Reproduce each line of text in the records below verbatim, and omit the pictures.

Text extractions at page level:
*****

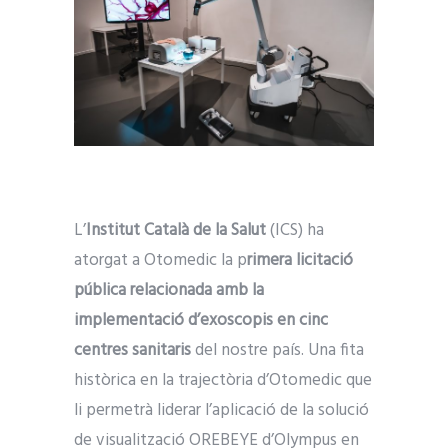
L’
Institut Català de la Salut
(ICS) ha
atorgat a Otomedic la p
rimera licitació
pública relacionada amb la
implementació d’exoscopis en cinc
centres sanitaris
del nostre país. Una fita
històrica en la trajectòria d’Otomedic que
li permetrà liderar l’aplicació de la solució
de visualització OREBEYE d’Olympus en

*****

RESPONSE TO THIS TASK:
L’
Institut Català de la Salut
(ICS) ha
atorgat a Otomedic la p
rimera licitació
pública relacionada amb la
implementació d’exoscopis en cinc
centres sanitaris
del nostre país. Una fita
històrica en la trajectòria d’Otomedic que
li permetrà liderar l’aplicació de la solució
de visualització OREBEYE d’Olympus en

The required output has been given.